Nethercott, Woodhouse Roden Nethercott, LLC, Cheyenne,
Wyoming. Argument by Ms. Welch.
Representing Appellee: James R. Salisbury, The Salisbury
Firm, P.C., Cheyenne, Wyoming.
DAVIS, C.J., and BURKE [*] , FOX, KAUTZ, and BOOMGAARDEN, JJ.
J., delivers the opinion of the Court; DAVIS, C.J., files a
Jack Weeks and Judy Weeks-Rohner divorced in 1984. Their
divorce decree directed that their jointly owned Sinclair,
Wyoming home would remain in Mr. Weeks' possession,
subject to a trust for their minor son, Shawn Weeks. Mr.
Weeks retained possession of the Sinclair property, but the
required trust was never formed.
In 2012, Shawn Weeks died at the age of thirty-three, and in
2015 Jack Weeks died. In 2016, the Estate of Jack Winford
Weeks filed a quiet title action against Ms. Weeks-Rohner,
asserting adverse possession of the Sinclair property. Ms.
Weeks-Rohner counterclaimed, contending that the 1984 divorce
decree governed disposition of the property and asking that
the district court enforce the decree by quieting title to
the property in Shawn Weeks and/or his heirs. On dispositive
motions, the district court ruled generally in favor of Ms.
Weeks-Rohner, and the Estate appeals. We affirm.
We restate the issues on appeal as:
1. Did the district court err in ruling that the Estate
failed to make the showing required for an adverse possession
claim against Ms. Weeks-Rohner?
2. Did the district court err in ruling that Ms.
Weeks-Rohner's counterclaim for enforcement of the decree
3. Did the district court act within its authority to enforce
the 1984 divorce decree when it ordered the parties to place
the Sinclair property in a trust for the benefit of Shawn
Weeks and subject to his probate proceedings?
4. Did the district court err in ruling that a motion to
dismiss filed by the Estate was untimely?
Jack Weeks and Judy Weeks-Rohner were married on February 16,
1982 and divorced on February 28, 1984. When they divorced
they had one child, Shawn Daniel Weeks. Their 1984 divorce
decree awarded Ms. Weeks-Rohner custody of Shawn Weeks during
the school year, and Mr. Weeks had the child during the
summer, with each having liberal visitation when the other
had custody. The decree ordered Mr. Weeks to pay $175 per
month for child support, including during the summer months,
with those payments due on the first day of each month.

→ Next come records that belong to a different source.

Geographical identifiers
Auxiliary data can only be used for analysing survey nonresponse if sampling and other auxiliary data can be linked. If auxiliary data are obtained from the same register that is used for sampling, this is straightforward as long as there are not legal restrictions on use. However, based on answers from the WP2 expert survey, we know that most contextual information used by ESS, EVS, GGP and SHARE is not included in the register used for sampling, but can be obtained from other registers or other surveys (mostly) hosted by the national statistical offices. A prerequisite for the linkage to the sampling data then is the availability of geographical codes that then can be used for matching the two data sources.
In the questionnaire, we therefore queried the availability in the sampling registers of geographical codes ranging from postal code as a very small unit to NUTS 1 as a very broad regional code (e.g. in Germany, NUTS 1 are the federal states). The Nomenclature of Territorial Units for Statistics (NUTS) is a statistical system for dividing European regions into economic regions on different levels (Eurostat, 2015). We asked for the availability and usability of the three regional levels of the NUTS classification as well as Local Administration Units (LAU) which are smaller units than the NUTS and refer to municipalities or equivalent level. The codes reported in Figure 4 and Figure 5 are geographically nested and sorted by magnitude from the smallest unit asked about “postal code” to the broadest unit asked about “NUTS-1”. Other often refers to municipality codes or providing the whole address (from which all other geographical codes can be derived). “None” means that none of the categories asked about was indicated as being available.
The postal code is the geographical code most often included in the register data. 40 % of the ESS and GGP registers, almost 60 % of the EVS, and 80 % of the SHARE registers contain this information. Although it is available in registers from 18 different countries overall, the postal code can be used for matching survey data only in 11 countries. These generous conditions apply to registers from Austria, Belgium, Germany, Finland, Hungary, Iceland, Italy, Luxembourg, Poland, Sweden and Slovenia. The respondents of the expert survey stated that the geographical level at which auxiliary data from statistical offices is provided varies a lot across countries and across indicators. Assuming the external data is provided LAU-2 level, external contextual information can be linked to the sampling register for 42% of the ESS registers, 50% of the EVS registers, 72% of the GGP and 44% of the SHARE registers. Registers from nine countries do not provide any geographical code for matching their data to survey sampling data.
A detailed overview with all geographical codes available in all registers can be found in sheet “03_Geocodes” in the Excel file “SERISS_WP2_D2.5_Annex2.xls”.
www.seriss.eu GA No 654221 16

The divorce decree also addressed disposition of the
parties' property, both real and personal. The provision
central to the present dispute directed:
3. The following property, real and personal, shall be
subject to a trust established for the parties' minor
child, Shawn Daniel Weeks:
a. Savings bonds;
c. Colorado property;
d. Residence located at [street address omitted], Sinclair,
Wyoming, including other half lot.
A professional trustee shall be named to administer said
The defendant [Mr. Weeks] shall have possession of the
Sinclair residence beginning February 1, 1984 and shall be
responsible for making all mortgage payments on the property
for so long as the property remains subject to the trust. In
the event that the Sinclair property is rented to a third
party, and the rental payments do not cover the mortgage
payments, the defendant shall be responsible for making up
the difference. In the further event that the rental payments
exceed the amount of the mortgage payments, any monies in
excess of the mortgage payment shall be placed in the trust.

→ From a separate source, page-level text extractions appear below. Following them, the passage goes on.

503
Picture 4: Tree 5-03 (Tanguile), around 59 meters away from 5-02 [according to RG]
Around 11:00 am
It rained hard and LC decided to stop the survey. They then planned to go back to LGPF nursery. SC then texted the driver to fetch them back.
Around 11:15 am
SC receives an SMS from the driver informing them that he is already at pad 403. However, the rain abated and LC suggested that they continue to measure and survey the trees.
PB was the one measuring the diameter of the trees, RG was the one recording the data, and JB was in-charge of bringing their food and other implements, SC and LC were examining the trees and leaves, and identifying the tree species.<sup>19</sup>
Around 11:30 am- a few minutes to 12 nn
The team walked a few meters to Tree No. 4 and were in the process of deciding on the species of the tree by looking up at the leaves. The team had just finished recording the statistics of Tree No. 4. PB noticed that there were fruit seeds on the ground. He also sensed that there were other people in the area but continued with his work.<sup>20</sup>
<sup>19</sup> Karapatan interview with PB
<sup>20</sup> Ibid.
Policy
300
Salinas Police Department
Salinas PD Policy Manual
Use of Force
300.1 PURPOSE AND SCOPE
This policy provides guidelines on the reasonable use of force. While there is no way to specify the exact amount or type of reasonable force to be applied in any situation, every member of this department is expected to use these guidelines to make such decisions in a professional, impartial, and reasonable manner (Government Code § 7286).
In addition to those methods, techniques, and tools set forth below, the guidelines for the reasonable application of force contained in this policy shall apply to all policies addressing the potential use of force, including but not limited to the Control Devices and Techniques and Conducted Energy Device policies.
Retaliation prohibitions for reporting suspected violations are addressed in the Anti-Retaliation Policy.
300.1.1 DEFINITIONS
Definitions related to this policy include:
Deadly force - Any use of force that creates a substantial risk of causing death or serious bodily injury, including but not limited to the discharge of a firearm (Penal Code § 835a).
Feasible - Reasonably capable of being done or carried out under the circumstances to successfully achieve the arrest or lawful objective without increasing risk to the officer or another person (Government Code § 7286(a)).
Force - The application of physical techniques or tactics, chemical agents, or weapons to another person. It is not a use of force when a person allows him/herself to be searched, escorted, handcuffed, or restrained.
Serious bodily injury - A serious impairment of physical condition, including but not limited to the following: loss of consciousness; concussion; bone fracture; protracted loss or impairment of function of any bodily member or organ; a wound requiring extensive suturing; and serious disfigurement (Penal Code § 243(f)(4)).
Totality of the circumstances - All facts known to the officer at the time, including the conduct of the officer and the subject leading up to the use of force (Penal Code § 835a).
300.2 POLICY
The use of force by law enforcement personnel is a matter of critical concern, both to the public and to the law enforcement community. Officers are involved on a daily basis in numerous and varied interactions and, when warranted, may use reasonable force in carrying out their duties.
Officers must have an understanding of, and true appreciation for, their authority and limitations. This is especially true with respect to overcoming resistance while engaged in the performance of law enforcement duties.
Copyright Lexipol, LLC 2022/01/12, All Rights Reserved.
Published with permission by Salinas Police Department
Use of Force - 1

The trustee, plaintiff [Ms. Weeks-Rohner] and defendant shall
comprise a management board to manage Shaughnessy's. The
trustee has an absolute veto over votes cast by plaintiff and
The defendant shall be responsible for maintaining the
Sinclair property in good repair for so long as the property
remains subject to the trust.
In 1986, Ms. Weeks-Rohner, through her divorce attorney,
asked a Cheyenne bank to set up the trust and serve as
trustee. The bank declined through its trust officer, stating
that administrative expenses would annually reduce the corpus
of the trust, and that the real estate in the trust would
have expenses for taxes, insurance and maintenance making the
administration of the trust difficult.
Neither Mr. Weeks nor Ms. Weeks-Rohner ever attempted to set
up the trust again, and it was never established. On March
30, 2012, Shawn Weeks died, and on March 23, 2015, Mr. Weeks
died. Mr. Weeks retained possession of the Sinclair property
until his death, and the property remained titled in the
names of both Mr. Weeks and Ms. Weeks-Rohner.
In 2014, Shawn Weeks' estate filed suit against Jack
Weeks (before Jack Weeks died), making claims about the same
real estate. Shortly thereafter those parties stipulated that
the case would be dismissed pursuant to WRCP 41(a)(1).
A year later, in January 2016, Mr. Weeks' estate filed a
quiet title action against Ms. Weeks-Rohner asserting a claim
for adverse possession of the Sinclair property. Ms.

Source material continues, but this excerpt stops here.